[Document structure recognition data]

::::

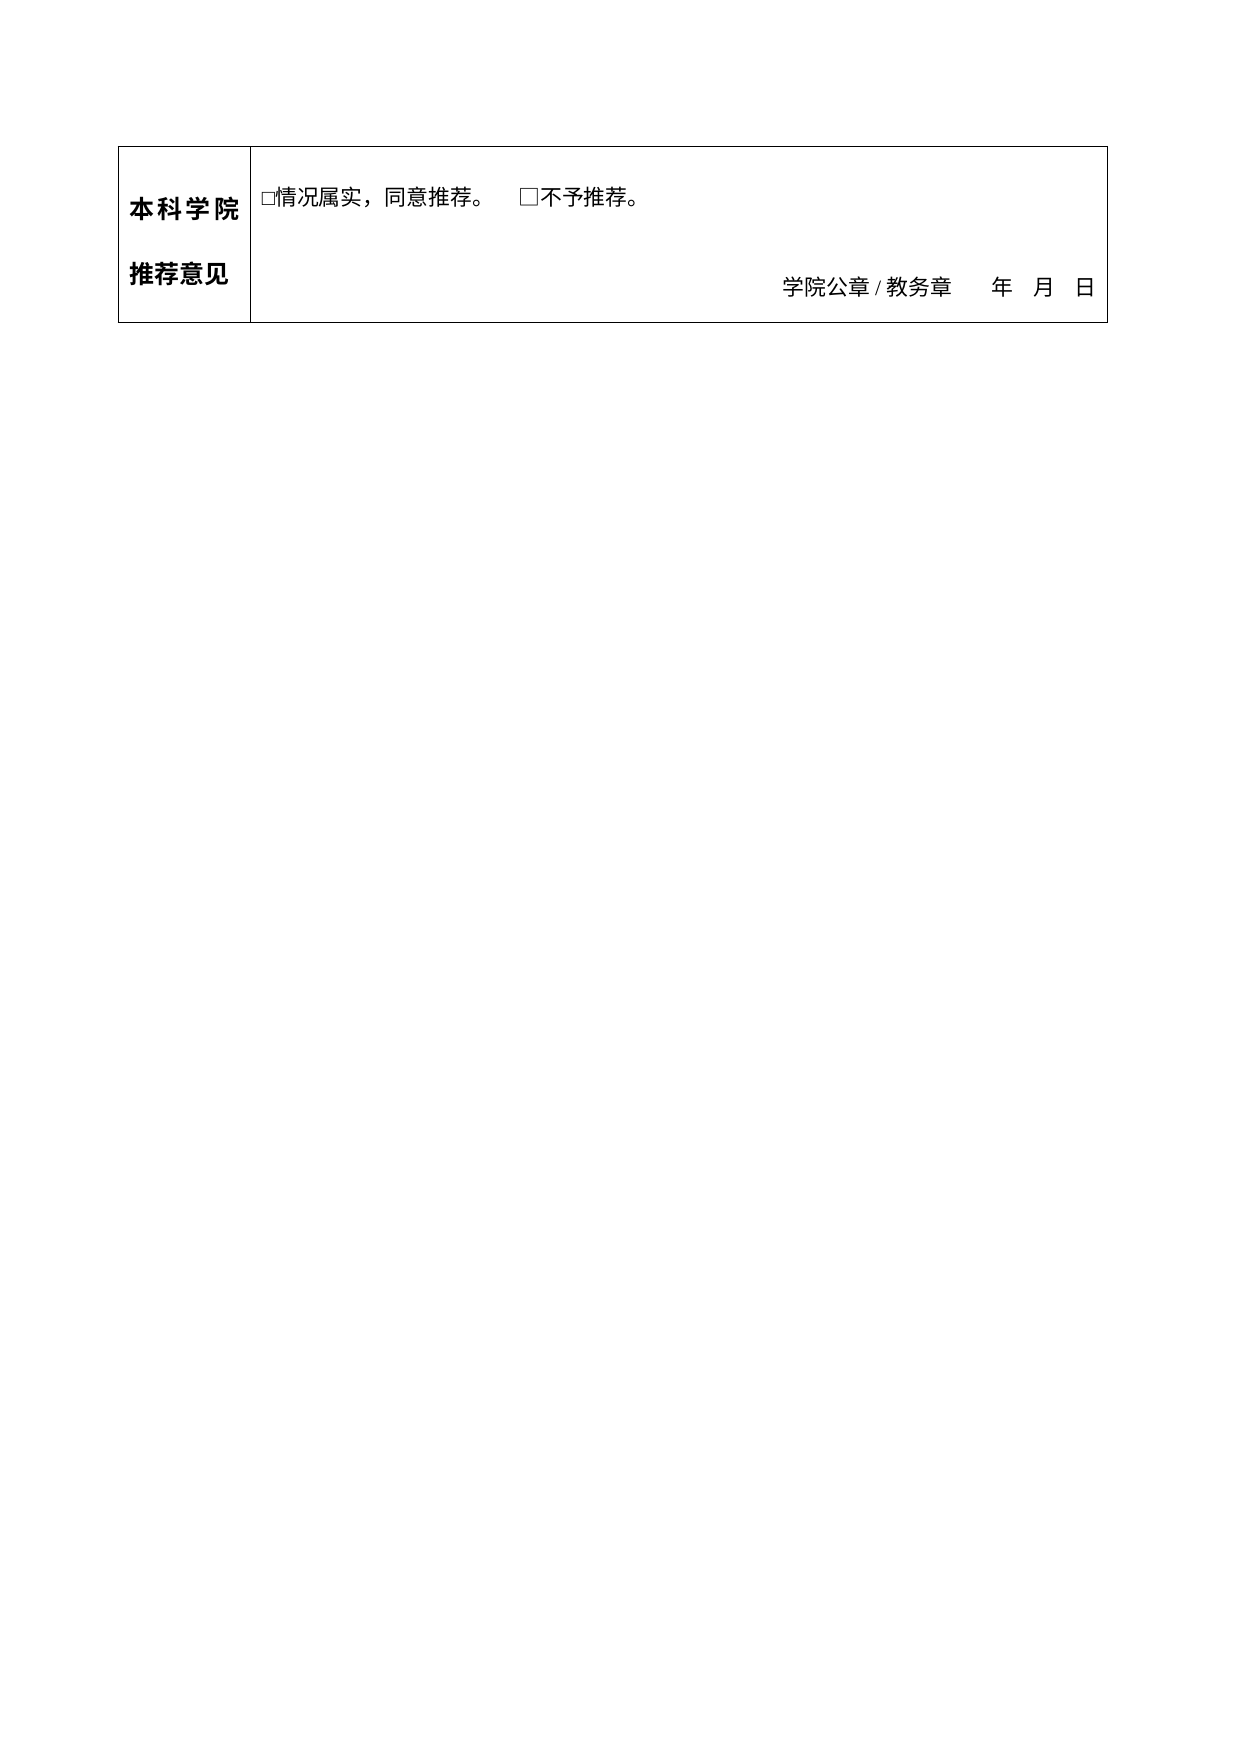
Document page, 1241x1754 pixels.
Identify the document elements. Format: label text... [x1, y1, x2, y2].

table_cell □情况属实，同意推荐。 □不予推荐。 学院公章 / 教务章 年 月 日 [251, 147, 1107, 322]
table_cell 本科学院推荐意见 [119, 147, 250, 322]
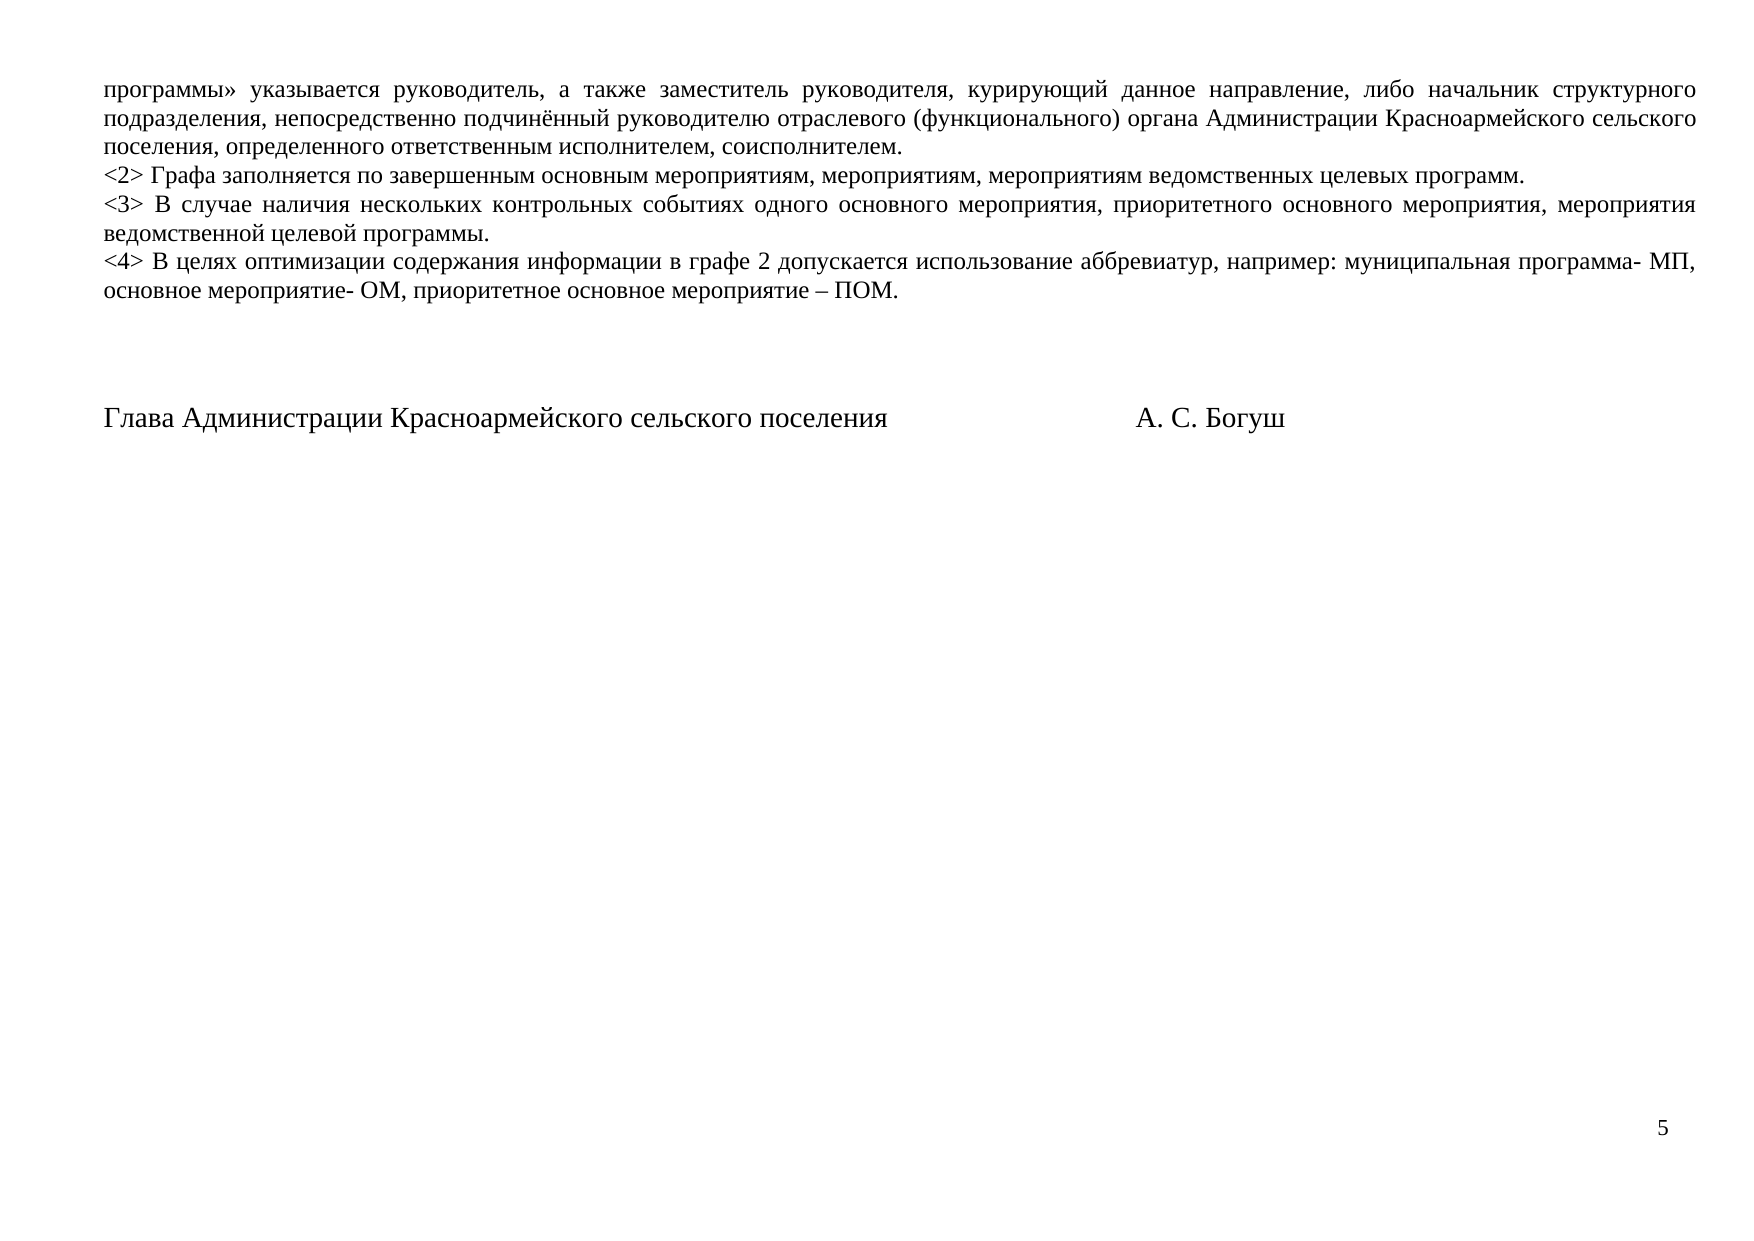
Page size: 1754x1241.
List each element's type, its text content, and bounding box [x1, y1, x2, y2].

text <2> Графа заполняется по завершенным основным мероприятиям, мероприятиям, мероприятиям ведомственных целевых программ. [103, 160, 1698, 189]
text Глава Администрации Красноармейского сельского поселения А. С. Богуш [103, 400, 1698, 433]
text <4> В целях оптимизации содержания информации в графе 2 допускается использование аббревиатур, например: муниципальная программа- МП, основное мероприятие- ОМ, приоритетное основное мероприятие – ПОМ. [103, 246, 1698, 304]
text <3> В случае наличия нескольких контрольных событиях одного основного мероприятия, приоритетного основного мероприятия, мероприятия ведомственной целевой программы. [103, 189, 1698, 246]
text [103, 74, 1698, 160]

::::

After locating the line with "Page size: 1754x1241.", output that line and every later one exactly, through the end of the entries above.

Page size: 1754x1241.
List each element's type, its text content, and bounding box [x1, y1, x2, y2].

text <2> Графа заполняется по завершенным основным мероприятиям, мероприятиям, мероприятиям ведомственных целевых программ. [103, 160, 1698, 189]
text Глава Администрации Красноармейского сельского поселения А. С. Богуш [103, 400, 1698, 433]
text <4> В целях оптимизации содержания информации в графе 2 допускается использование аббревиатур, например: муниципальная программа- МП, основное мероприятие- ОМ, приоритетное основное мероприятие – ПОМ. [103, 246, 1698, 304]
text <3> В случае наличия нескольких контрольных событиях одного основного мероприятия, приоритетного основного мероприятия, мероприятия ведомственной целевой программы. [103, 189, 1698, 246]
text [103, 74, 1698, 160]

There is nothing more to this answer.